"So you've all come to meet us," he said, looking at his wife, and from his wife to Angus Hamleigh, with a keen, quick glance, too swift to be remarkable. "Uncommonly good of you. We are going to have a grand year for woodcock, I believe—like the season of 1855, when a farmer at St. Buryan shot fifty-four in one week."
"Poor dear little birds!" sighed Mopsy; "I feel so sorry for them."
"But that doesn't prevent your eating them, with breadcrumbs and gravy," said Leonard, laughing.
"When they are once roasted, it can make no difference who eats them," replied Mopsy; "but I am intensely sorry for them all the same."
They all went home together, a cheery procession, with the dogs at their heels. Mr. Hamleigh's efforts to escape from the two damsels who had marked him for their own, were futile: nothing less than sheer brutality would have set him free. They trudged along gaily, one on each side of him; they flattered him, they made much of him—a man must have been stony-hearted to remain untouched by such attentions. Angus was marble, but he could not be uncivil. It was his nature to be gentle to women.
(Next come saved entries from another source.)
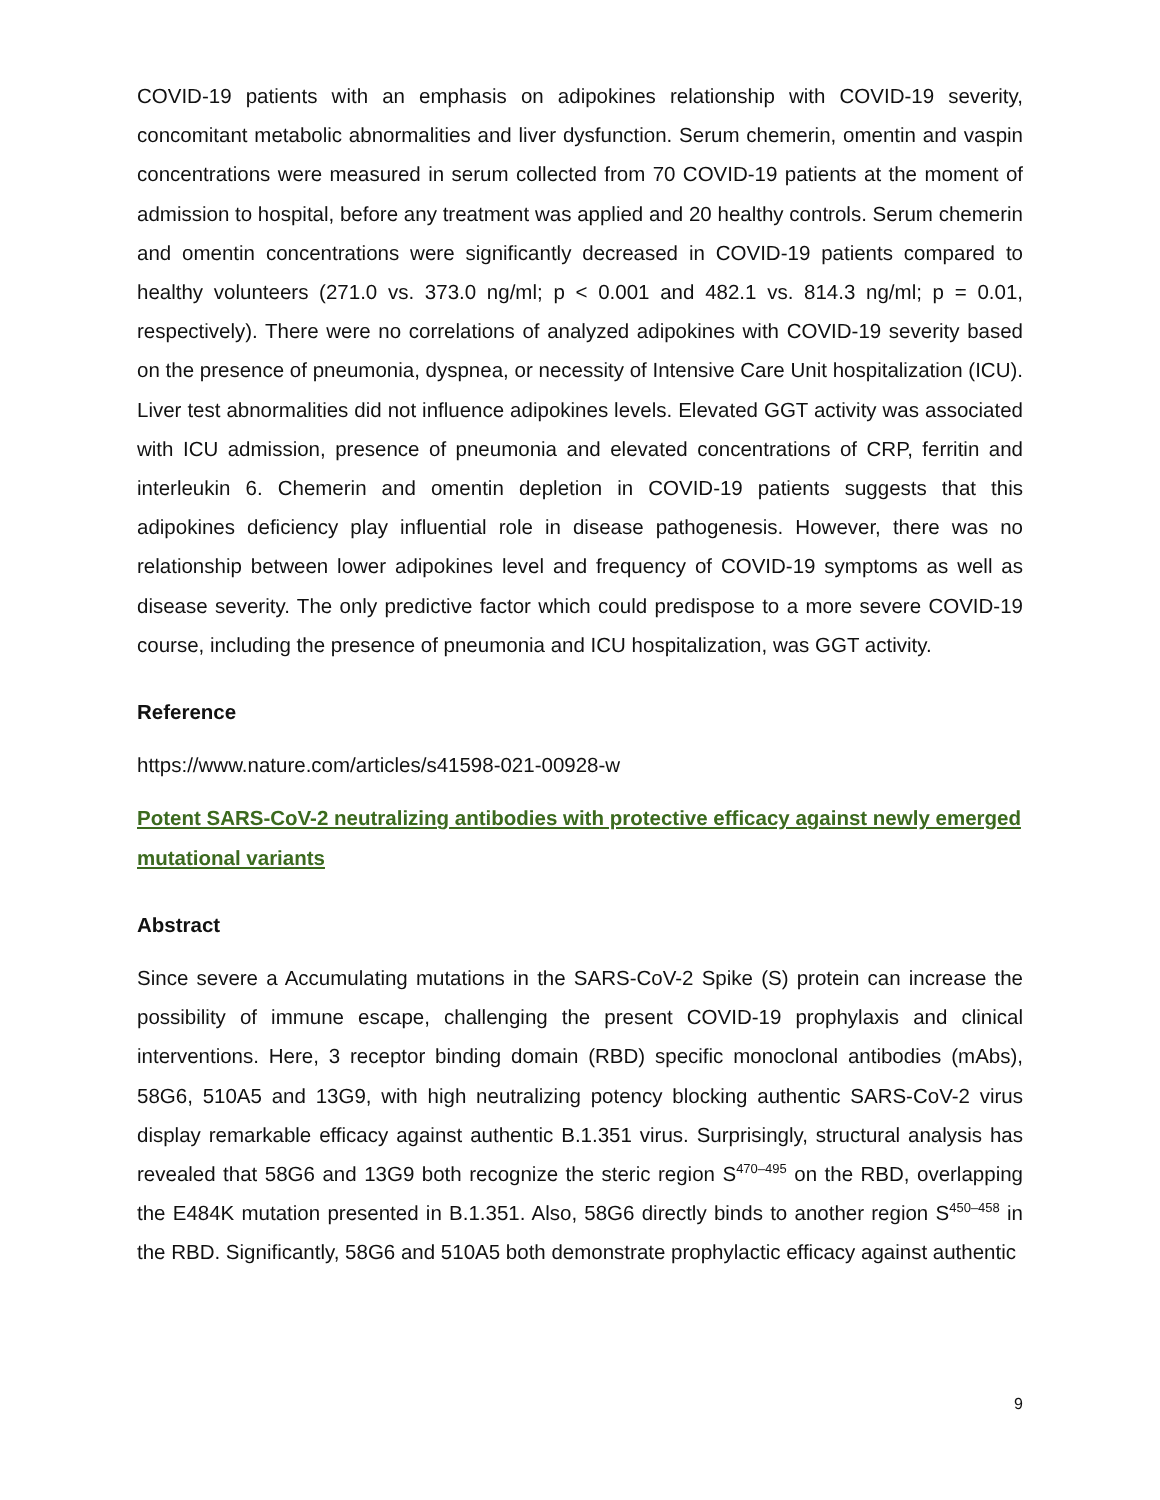COVID-19 patients with an emphasis on adipokines relationship with COVID-19 severity, concomitant metabolic abnormalities and liver dysfunction. Serum chemerin, omentin and vaspin concentrations were measured in serum collected from 70 COVID-19 patients at the moment of admission to hospital, before any treatment was applied and 20 healthy controls. Serum chemerin and omentin concentrations were significantly decreased in COVID-19 patients compared to healthy volunteers (271.0 vs. 373.0 ng/ml; p < 0.001 and 482.1 vs. 814.3 ng/ml; p = 0.01, respectively). There were no correlations of analyzed adipokines with COVID-19 severity based on the presence of pneumonia, dyspnea, or necessity of Intensive Care Unit hospitalization (ICU). Liver test abnormalities did not influence adipokines levels. Elevated GGT activity was associated with ICU admission, presence of pneumonia and elevated concentrations of CRP, ferritin and interleukin 6. Chemerin and omentin depletion in COVID-19 patients suggests that this adipokines deficiency play influential role in disease pathogenesis. However, there was no relationship between lower adipokines level and frequency of COVID-19 symptoms as well as disease severity. The only predictive factor which could predispose to a more severe COVID-19 course, including the presence of pneumonia and ICU hospitalization, was GGT activity.
Reference
https://www.nature.com/articles/s41598-021-00928-w
Potent SARS-CoV-2 neutralizing antibodies with protective efficacy against newly emerged mutational variants
Abstract
Since severe a Accumulating mutations in the SARS-CoV-2 Spike (S) protein can increase the possibility of immune escape, challenging the present COVID-19 prophylaxis and clinical interventions. Here, 3 receptor binding domain (RBD) specific monoclonal antibodies (mAbs), 58G6, 510A5 and 13G9, with high neutralizing potency blocking authentic SARS-CoV-2 virus display remarkable efficacy against authentic B.1.351 virus. Surprisingly, structural analysis has revealed that 58G6 and 13G9 both recognize the steric region S<sup>470–495</sup> on the RBD, overlapping the E484K mutation presented in B.1.351. Also, 58G6 directly binds to another region S<sup>450–458</sup> in the RBD. Significantly, 58G6 and 510A5 both demonstrate prophylactic efficacy against authentic
9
Mop and Dop were the kind of girls he most detested—indeed, it seemed to him that no other form of girlhood could be so detestable. They had all the pertness of Bohemia without any of its wit—they had all the audacity of the demi-monde, with far inferior attractions. Everything about them was spurious and second-hand—every air and look and tone was put on, like a ribbon or a flower, to attract attention. And could it be that one of these meretricious creatures was angling for him—for him, the Lauzun, the d'Eckmühl, the Prince de Belgioso, of his day—the born dandy, with whom fastidiousness was a sixth sense? Intolerable as the idea of being so pursued was to him, Angus Hamleigh could not bring himself to be rude to a woman.
It happened, therefore, that from the beginning to the end of that long ramble, he was never in Mrs. Tregonell's society. She and Jessie walked steadily ahead with their dogs, while the sportsmen tramped slowly behind Mr. Hamleigh and the two girls.
"Our friend seems to be very much taken by your sisters," said Leonard to Captain Vandeleur.
"My sisters are deuced taking girls," answered Jack, puffing at his seventeenth cigarette; "though I suppose it isn't my business to say so. There's nothing of the professional beauty about either of 'em."
"Distinctly not!" said Leonard.
"But they've plenty of chic—plenty of go—savoir faire—and all that kind of thing, don't you know. They're the most companionable girls I ever met with!"